US authorities arrested Marissa when she arrived in Las Vegas, Nevada, on Jan. 15, 2012.
According to the account supplied by the Lapid camp, she entered the United States in November 2011 carrying $50,000, in violation of US travel regulations. She was held but was released on bail, and managed to leave the country before a US court could detain her to stand trial for the offense.
US laws allow foreigners to carry up to $10,000 in cash. Foreigners must declare the money they are carrying beyond that amount, which Marissa failed to do.
Based on Friday’s currency exchange rates, Marissa had P2.1 million with her when she was arrested.
Lapid said his wife was not aware that the case against her had prospered until she flew back to Las Vegas on Jan. 15.
“I’m sad. She had no intention to lie to authorities. She was just nervous,” he said.
Lapid said reports that he and his wife often traveled to Las Vegas to socialize or gamble were “untrue.”
“We stay with a friend, Edgar Balagtas, or with my mother (whenever we go to the United States),” he said.
Lapid said he had not been able to speak with Marissa by phone for days now because her American lawyer, Eliot Krieger, had told her not to take calls.
He said that they did talk on Jan. 15 and that she had mumbled, “Sorry Jo.” (Jo is their term of endearment.)
The senator also said he had asked the Department of Foreign Affairs to extend assistance to his wife the way it did to Filipinos in distress overseas.
He said their youngest son, Maynard, 27 and an American citizen, had been assisting his mother. (They have four children, including Mark Lapid, who served as governor of Pampanga and now heads the Tourism Infrastructure and Enterprise Zone Authority of the Department of Tourism.)
According to employees, Marissa Lapid owns and runs MTL Enterprises, which includes Walmart Construction Supply, Maynards’ Agri Farm Supply, Barstow Minimart, Generics Pharmacy and Porac Ice Plant.
Except for the grocery, these businesses occupy a row of stalls in a one-story building beside the district hospital in Barangay Babo Sacan in Porac.
When the Inquirer asked an employee who owned a Sea Oil fuel station in Barangay Sta.
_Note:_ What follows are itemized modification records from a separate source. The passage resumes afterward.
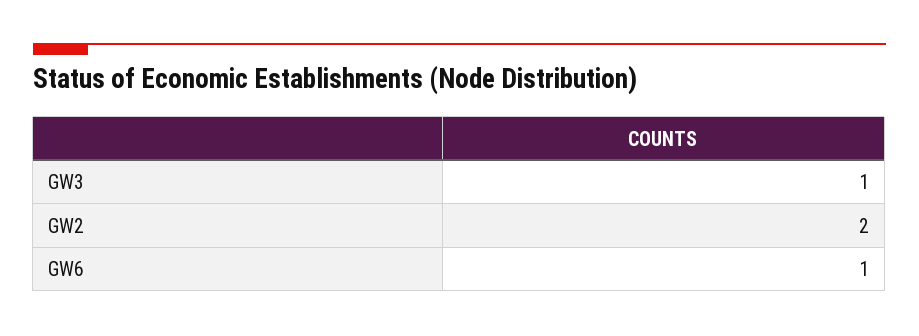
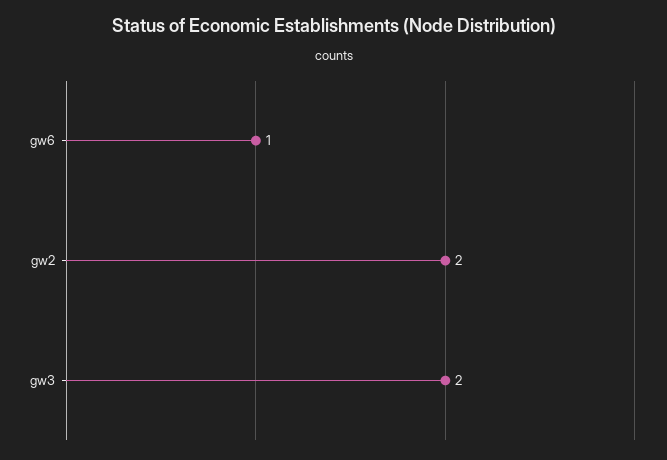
  {
-   "GW3": 1,
+   "GW3": 2,
    "GW2": 2,
    "GW6": 1
  }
Cruz, he said: “It’s by Sen,” apparently referring to the senator.
Some 20 meters from the municipal hall is Marissa Hall, which the senator’s wife rents out for private or public functions.
The Porac Foundation Inc. (PFI) has sued Marissa for buying the 5,435-square-meter property from a couple who allegedly produced two fake titles for it. Fr. Resty Lumanlan, PFI chair and founder, said the property was part of donations to the foundation.
Another source said Marissa recently bought two lots in Porac from the David and Cuyugan families worth P20 million.
The Porac treasurer declined the request for information on business permits issued in the name of Marissa Lapid or her relatives.
Research conducted by the Inquirer in 2005 showed that of the family’s 17 vehicles that year, 14 were in Marissa’s name.
Lapid declared a net worth of P10.1 million in 2004, his first year in the Senate. Seven properties titled to him were estimated at P256 million, excluding a house in San Diego, California.
Many of the family’s properties in the Philippines were allegedly not declared in Lapid’s statements of assets and liabilities and net worth (SALN) in 1995-2004, when he was Pampanga governor.
What were allegedly not declared in the 2003 SALN when his net worth was P10.1 million were a hilltop mansion in Porac and the three-story Mar-Man Building on Scout Borromeo Street in Quezon City.
Securities and Exchange Commission (SEC) documents show that Lapid is a co-owner of Classic Films International and Mar-Man Farms Corp. None of these reported big profits.
The film company reported losing P5.49 million in 1996. Mar-Man, registered in 1993, has not filed financial statements in the SEC. The Lito Lapid College Foundation, set up in 1992, reported a net loss of P1.2 million in 1998.
Marissa Lapid’s Thousand Islands International, registered in 1997, had a paid-up capital of only P137,000, and GM Concrete Products Manufacturing and Trading Co., co-owned by Lapid, P1.8 million.
Not born wealthy
In his campaign for a seat in the Senate in 2004, Lapid reported spending P64.9 million from contributions.
Neither husband nor wife was born wealthy, according to Inquirer sources. Neither went to college after graduating from high school.
They married when he was still a movie stuntman. She is known in Porac as having stuck with him despite his affairs with some of his leading ladies in action movies.
Former Gov. Eddie Panlilio has sued Lapid, his son Mark and three other Pampanga officials for plunder, accusing them of enriching themselves using the province’s quarry funds.